Reduce Mind Wandering and Negative Mood with Mindfulness

Reduce Mind Wandering and Negative Mood with Mindfulness


By John M. de Castro, Ph.D.


“being in a mind-wandering state – instead of aware of present moment activities – is not such a happy state. We are generally happier when we are not mind-wandering.” – Susan Smalley


We spend a tremendous amount of waking time with our minds wandering and not on the present environment or the task at hand. We daydream, plan for the future, review the past, ruminate on our failures, exalt in our successes. In fact, we spend almost half of our waking hours off task with our mind wandering. Mindfulness is the antithesis of mind wandering. When we’re mindful, we’re paying attention to what is occurring in the present moment. In fact, the more mindful we are the less the mind wanders and mindfulness training reduces mind wandering.


You’d think that if we spend so much time with the mind wandering it must be enjoyable. But, in fact research has shown that when our mind is wandering we are actually less happy than when we are paying attention to what is at hand. There are times when mind wandering may be useful, especially in regard to planning and creative thinking. But, for the most part, it interferes with our concentration on the present moment and what we’re doing and makes us unhappy. Hence, it makes sense to study the relationship of mindfulness to mind wandering and negative emotions.


In today’s Research News article “Does Mind Wandering Mediate the Association Between Mindfulness and Negative Mood? A Preliminary Study.” (See summary below). Wang and colleagues recruited meditation naïve college students. They completed measures of mindfulness, positive and negative moods, and mind wandering during a 15-minute breath following meditation period. Correlations and sophisticated mediation model analysis were conducted on the students’ responses.

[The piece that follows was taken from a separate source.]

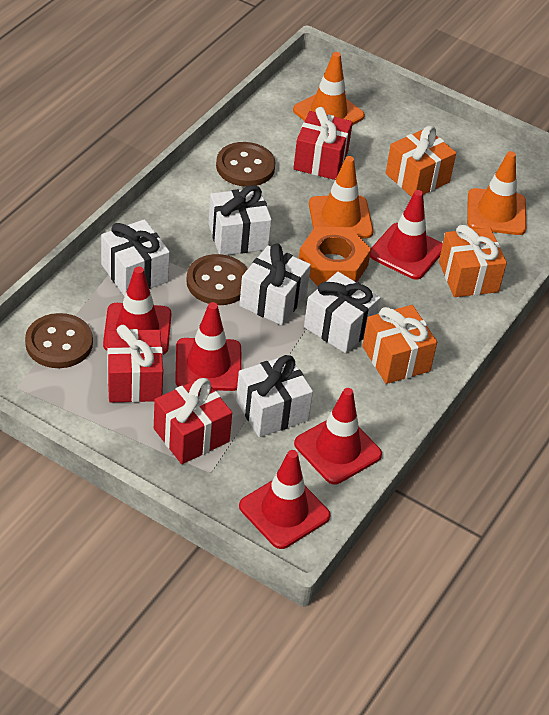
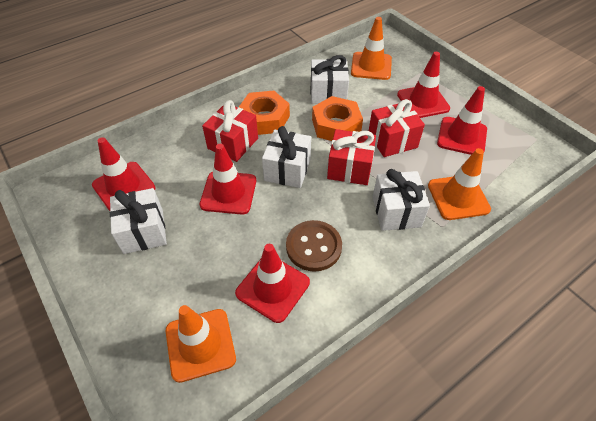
brown button: [25,313,93,368] [186,254,248,305] [216,142,275,187] = 3 -> [286,220,342,272] = 1
orange gift: [362,305,437,384] [386,126,456,197] [439,225,507,297] = 3 -> none = 0
orange nut: [299,227,371,286] = 1 -> [238,91,290,135] [312,96,363,141] = 2
white gift: [101,219,170,297] [208,185,272,255] [236,355,313,437] [239,244,311,325] [304,272,380,353] = 5 -> [110,188,167,254] [262,126,311,188] [310,55,349,104] [373,169,430,231] = 4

They found that the higher the levels of mindfulness the higher the levels of positive emotions and the lower the levels of mind wandering and negative emotions. Hence, more mindful students had more positive and less negative emotions and less mind wandering. The mediation analysis revealed that mind wandering partially mediated the relationship between mindfulness and negative emotions but not positive emotions. In other words, mindfulness was directly related to less negative emotions and also indirectly by being related to less mind wandering which in turn was related to less negative emotions.


This is a correlational study, so no conclusions can be reached about causation. But there is evidence from other studies that mindfulness training improves mood. So, it is likely that mindfulness caused the greater positive emotions and lower negative emotions in the students in this study. These are interesting results that add to the understanding of how mindfulness affects human emotions. They show that mindfulness influences mood directly and also improves negative mood via reduced mind wandering.


So, reduce mind wandering and negative mood with mindfulness.


“mindfulness training may have protective effects on mind wandering for anxious individuals. . . . meditation practice appears to help anxious people to shift their attention from their own internal worries to the present-moment external world, which enables better focus on a task at hand.” – Mengran Xu


CMCS – Center for Mindfulness and Contemplative Studies


This and other Contemplative Studies posts are also available on Google+ and on Twitter @MindfulResearch


Study Summary


Yuzheng Wang, Wei Xu, Capella Zhuang, Xinghua Liu. Does Mind Wandering Mediate the Association Between Mindfulness and Negative Mood? A Preliminary Study. Psychological Reports, Vol 120, Issue 1, pp. 118 – 129, 2017. 10.1177/0033294116686036



The aim of this study was to assess the relationship between trait mindfulness and mood and to examine whether the relationship is mediated by mind wandering. Eighty-two individuals (M age = 24.27 years, SD = 5.64, 18 men, 22%) completed a series of measures including the Five-Facet Mindfulness Questionnaire, the Profile of Mood States Questionnaire, and Meditation Breath Attention Exercise. Results showed that the level of mindfulness was significantly correlated with positive and negative mood, and the association between mindfulness and negative mood was mediated by mind wandering. This study indicated the important role of mind wandering in the relation between mindfulness and negative mood. Limitations and future research directions are discussed.